> **Directions**: Pull every line that includes the word "Figure" out of the data below and copy it.

> **Stored data**:

════════

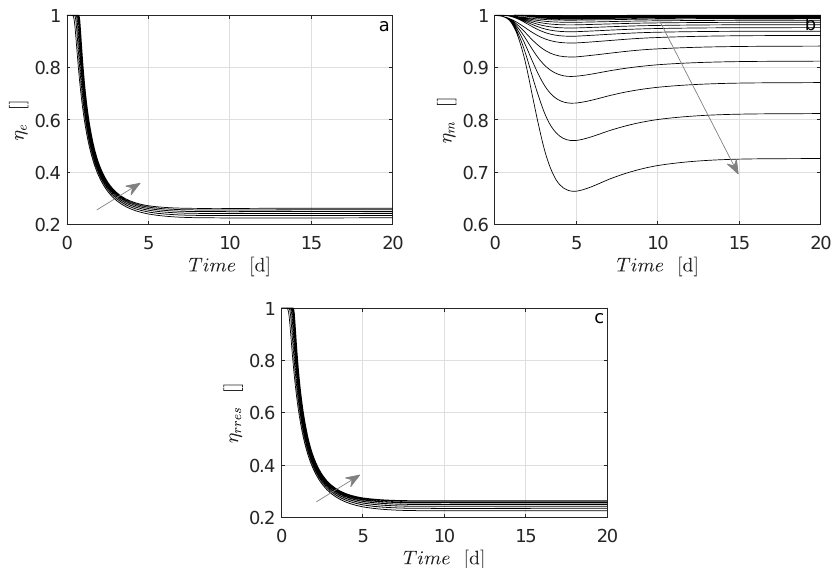
Figure 4. Numerical solution for the effectiveness factor for ( a ) exoelectrogenic microorganisms (Equation (15)), ( b ) methanogenic microorganisms (Equation (14)), and ( c ) respiration process (Equation (16)). Arrows indicate the direction of increased applied voltage.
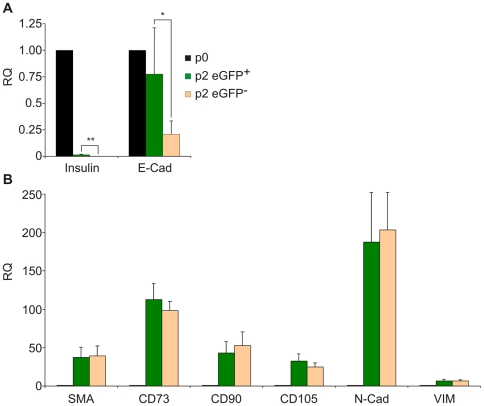
Changes in expression of epithelial and mesenchymal genes in sorted eGFP+ and eGFP− cells following 2 weeks in culture.RNA was extracted from cells at the indicated passage number and analyzed by qRT-PCR. A, analysis of epithelial genes. B, analysis of mesenchymal genes. Data represent relative quantification (RQ) (compared to passage 0) and are mean±SE (n = 3 donors). *p<0.05; ** p<0.005.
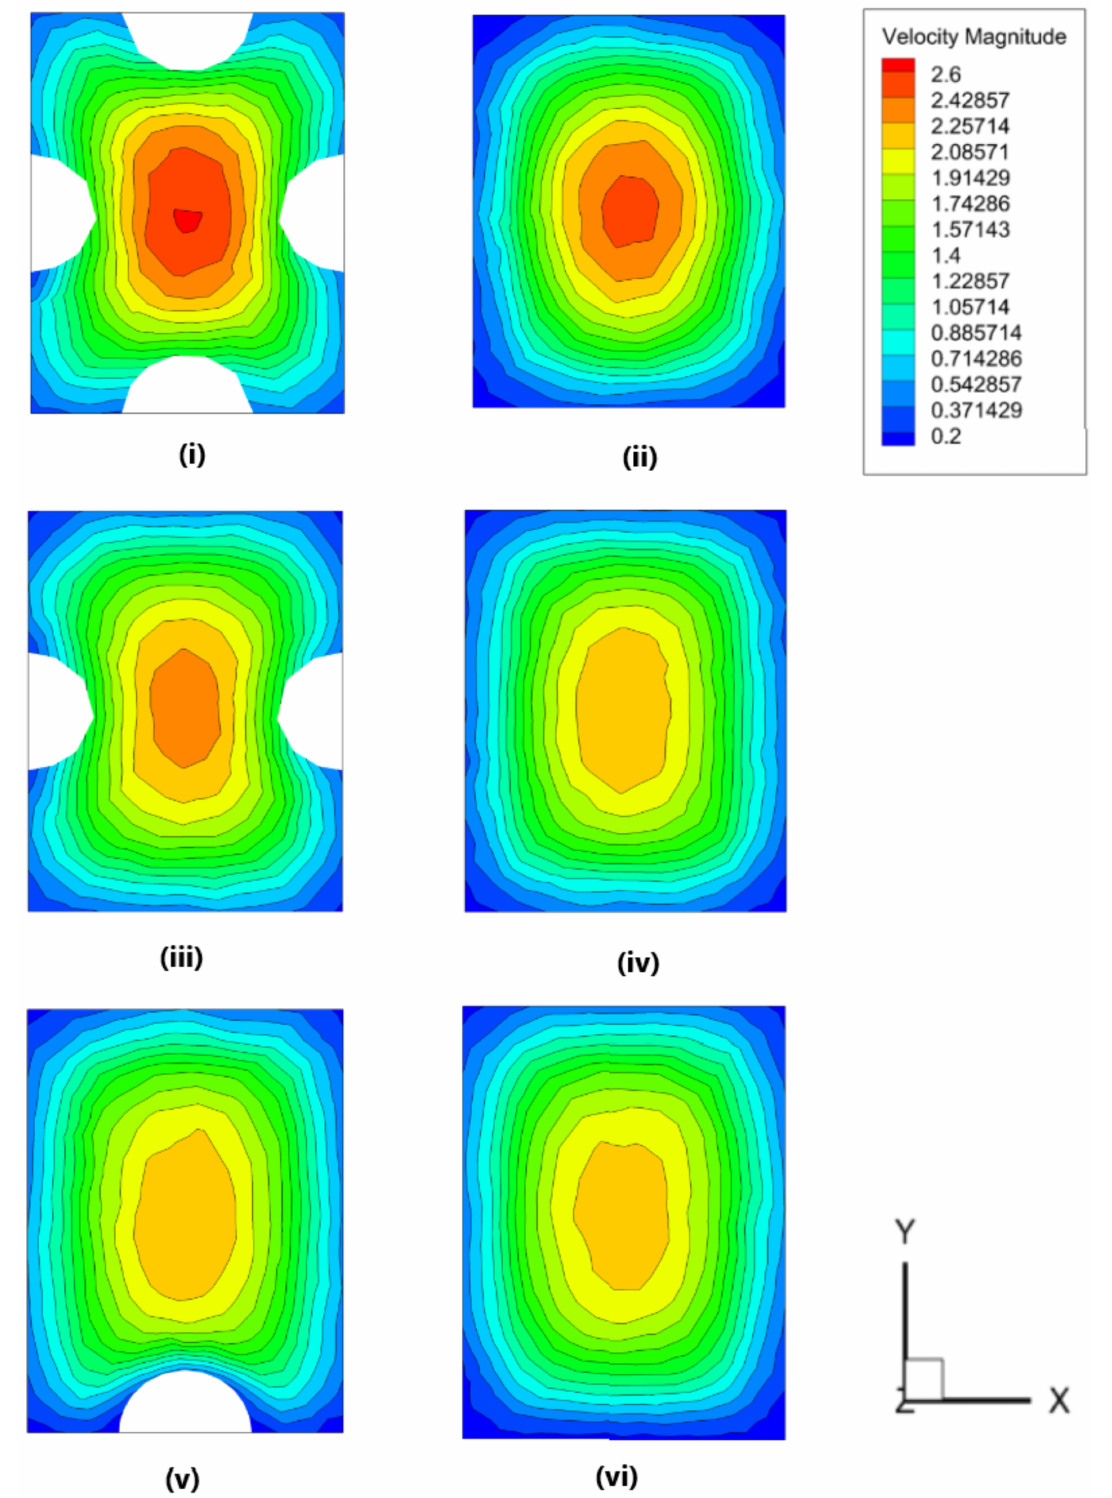
Figure 11. Velocity contours for different MCHS configurations in the X-Z plane at two different distances along the z-axis: ( i ) MC-SAWR (z = 5 mm), ( ii ) MC-SAWR (z = 5.34 mm), ( iii ) MC-SSWR (z = 5 mm), ( iv ) MC-SSWR (z = 5.34 mm), ( v ) MC-SBWR (z = 5 mm), ( vi ) MC-SBWR (z = 5.34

════════

> **Exercise output**:
Figure 4. Numerical solution for the effectiveness factor for ( a ) exoelectrogenic microorganisms (Equation (15)), ( b ) methanogenic microorganisms (Equation (14)), and ( c ) respiration process (Equation (16)). Arrows indicate the direction of increased applied voltage.
Figure 11. Velocity contours for different MCHS configurations in the X-Z plane at two different distances along the z-axis: ( i ) MC-SAWR (z = 5 mm), ( ii ) MC-SAWR (z = 5.34 mm), ( iii ) MC-SSWR (z = 5 mm), ( iv ) MC-SSWR (z = 5.34 mm), ( v ) MC-SBWR (z = 5 mm), ( vi ) MC-SBWR (z = 5.34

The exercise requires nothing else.